Now, this is important. Although I say genetic desirability and health are not objective but rather they are subjective, there are some ‘normative’ measures. We must acknowledge those parts of the bell curve where more of the population exist. There are healthy heart rates, oxygen levels, blood pressure, etc. But as you move away from the core vitals and begin to measure things like ability, subjectivity begins to creep in, i.e. most people can walk but many of my wheelchair using friends living full and rich lives will tell you, ‘walking is overrated’. And some of the disabled people I know live with incredible amounts of pain I can’t even imagine and yet they deal with it. It impacts their lives but their suffering still isn’t what defines them.
Suffering depends so much on individual experience and strength. It is greatly increased by limited economic resources preventing treatment or by limited access to adaptive equipment, which could facilitate autonomy and improve individual ability. Suffering can be the result of social prejudice and social exclusion. It can also be a physical or psychological pain that doesn’t have any end until death. In any case, it is greatly affected by the environment in which it exists.
Medical model: Do I suffer because my dwarfism means I can’t reach the kettle in a standard kitchen. Or is it the Social Model: Do I suffer because I am denied an accessible modified kitchen, which I can reach?
Does a child suffer excruciating pain with a genetic terminal condition X because of their condition? Or is their pain made worse or unmanaged because society denies them appropriate palliative care and pain management options?
Again, this is a difficult discussion because no one ever wants anyone to suffer but even pain and suffering – to an extent – are impacted upon by social structures and the resources made available. The treatments that are made available and whether the patient’s emotional and psychological needs are being supported are all socially decided.
Then there is the concern for future generations that as variation is edited out, the minutiae of remaining difference begins to grow in magnitude. Such that the small differences begin to be perceived as greater ones.
Society’s ability to adapt and accommodate difference shrinks. People fear being different, not fitting in and their stress rises as their trust in the safety net of society diminished.

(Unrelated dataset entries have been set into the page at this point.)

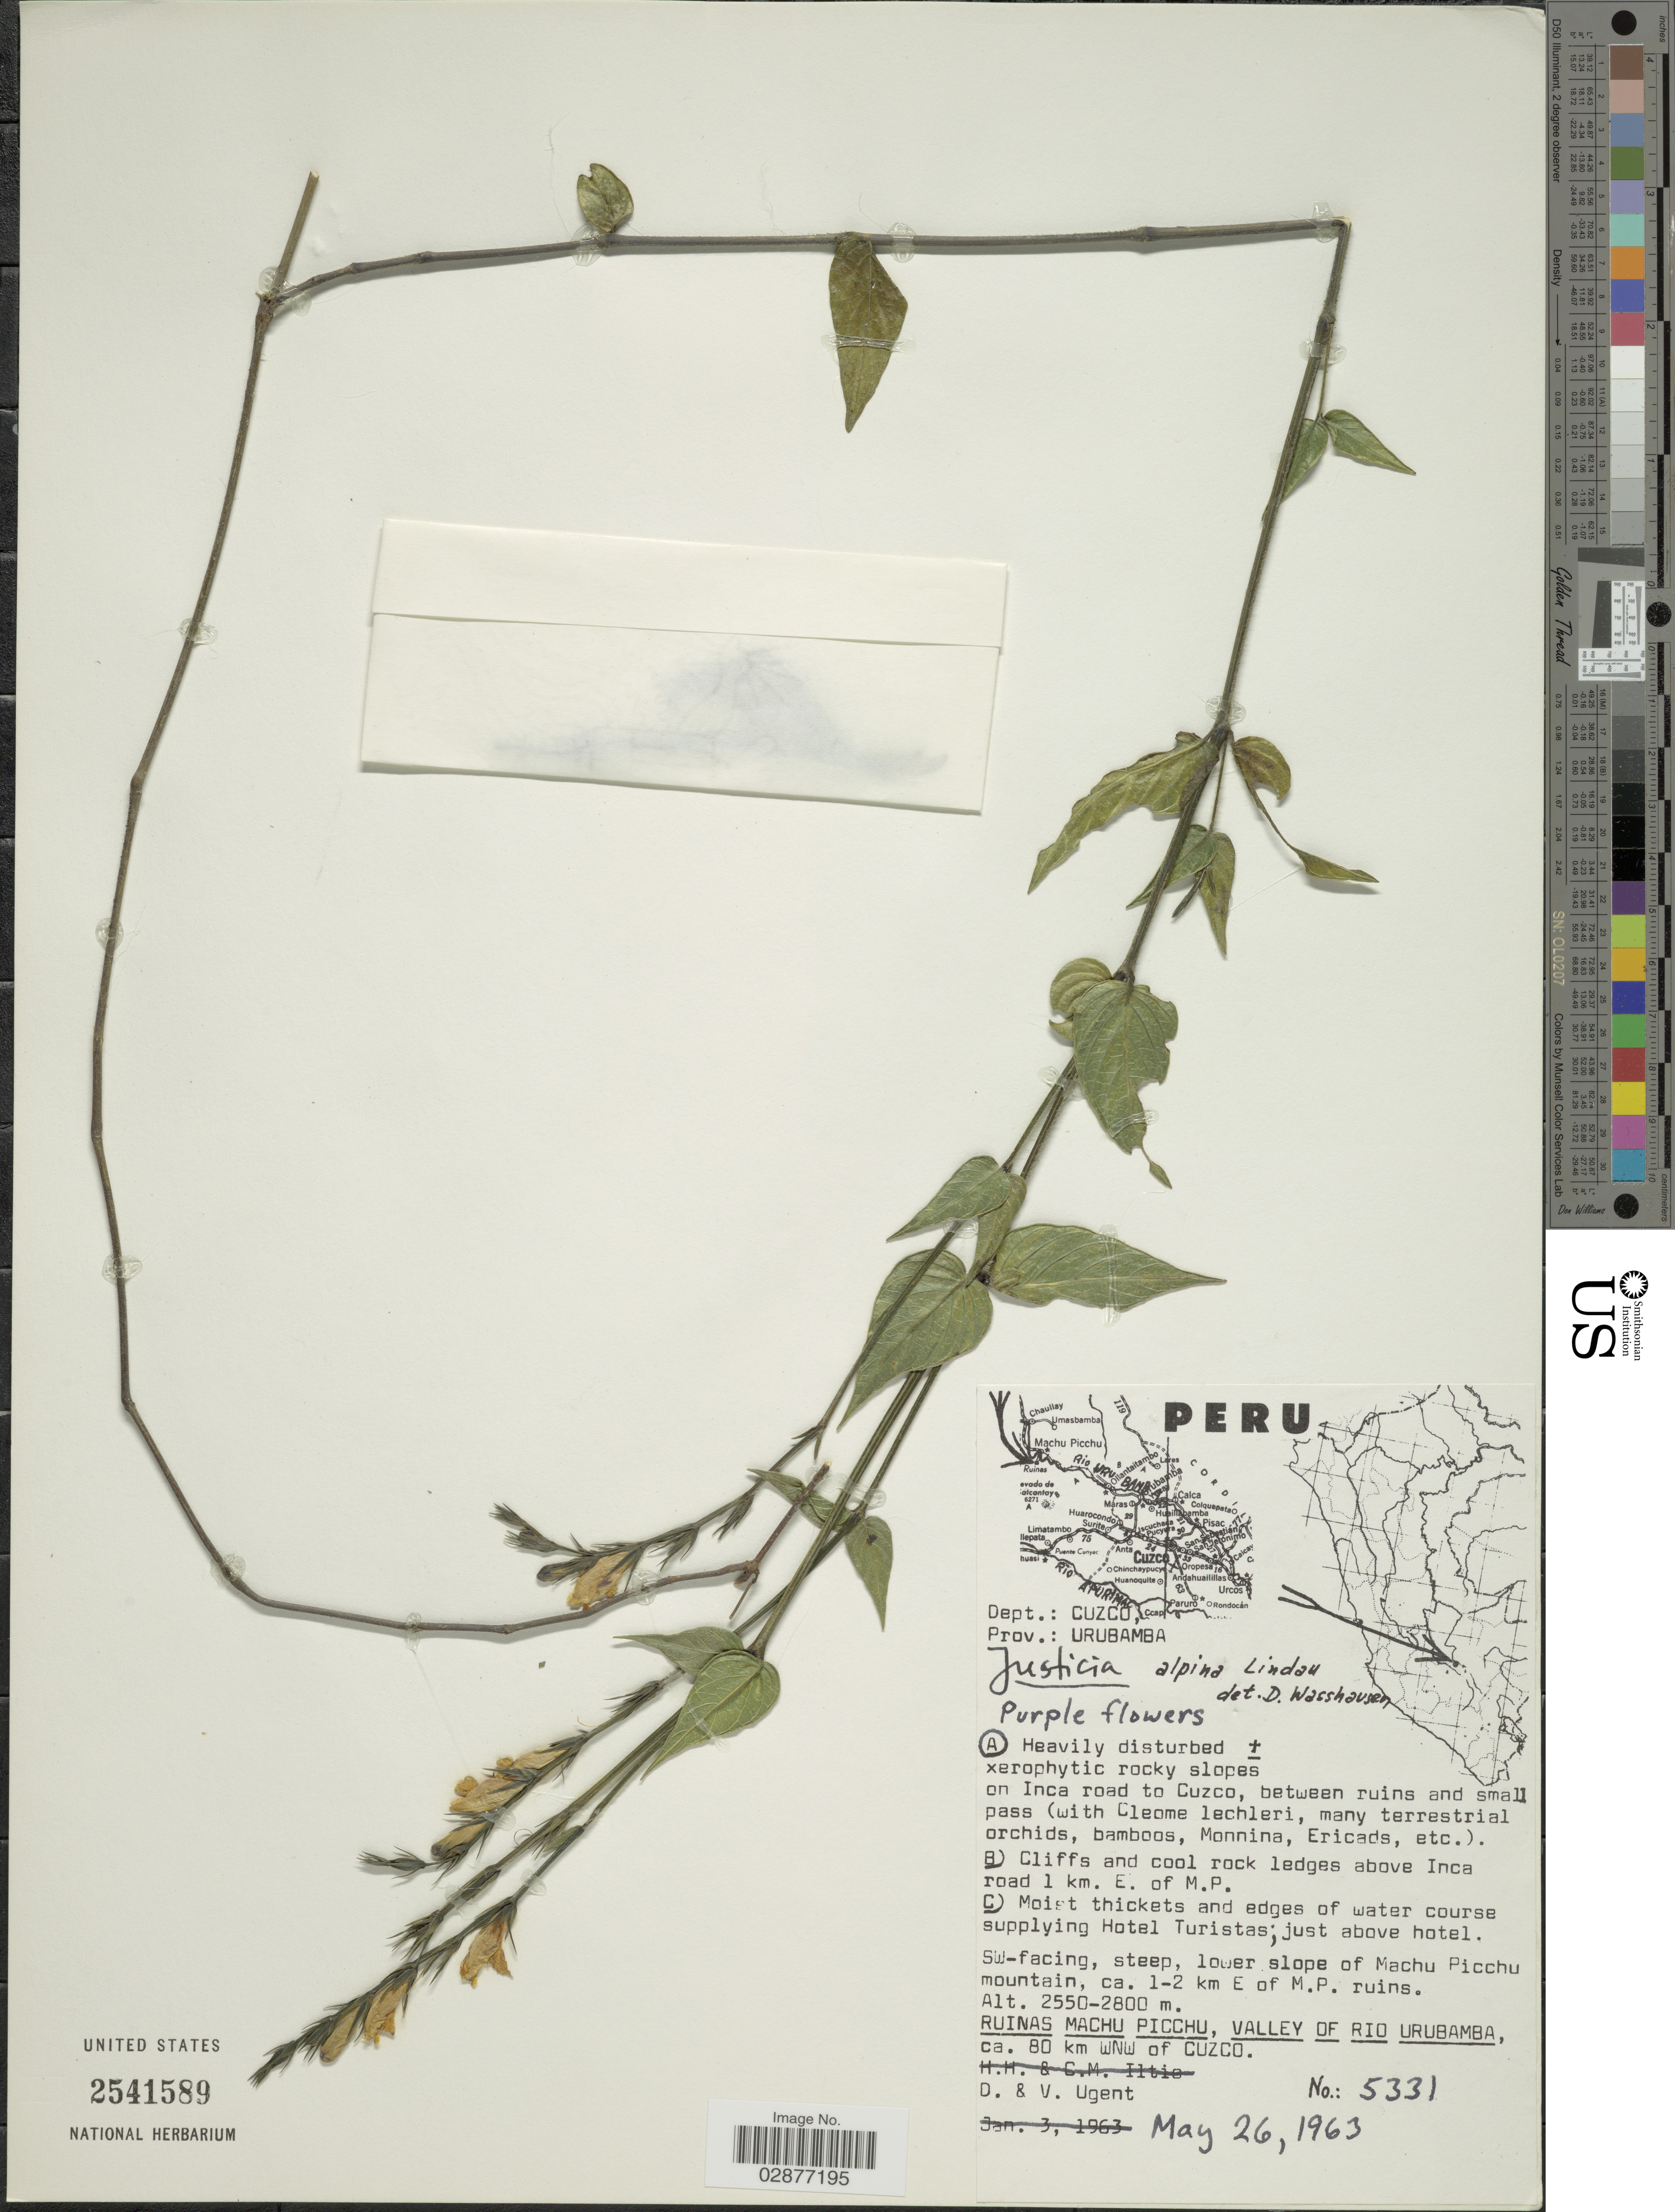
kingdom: Plantae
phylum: Tracheophyta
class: Magnoliopsida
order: Lamiales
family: Acanthaceae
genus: Justicia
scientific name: Justicia alpina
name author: Lindau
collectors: D. Ugent & V. Ugent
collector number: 5331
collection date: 1963-05-26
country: Peru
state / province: Cusco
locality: Dept.: Cuzco. Prov.: Urubamba. Ruinas Machu Picchu, valley of Rio Urubamba, ca. 80 km WNW of Cuzco. On Inca road to Cuzco, between ruins and small pass.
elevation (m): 2550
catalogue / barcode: US 2541589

Fearing that they will only be loved if they are not a burden. If they are only ever strong and show no potentially fragility and vulnerability. Because there is no room for that in the future.
A future so overflowing with health that it can’t accommodate anyone who isn’t also full of well-being. A community so healthy, it is inflexible and unbending. With its social systems and networks that only allow the super fit and well to access it benefits. A society that has become rigid, fickle and brittle. A community that has ossified. A place full of individuals struggling to always keep their bodies in check because the edge of acceptability has gotten too near. No space for deviation or variance. An entrenched status quo that fears difference and a community of people who have forgotten how to adapt and embrace diversity. That can’t be healthy for anyone.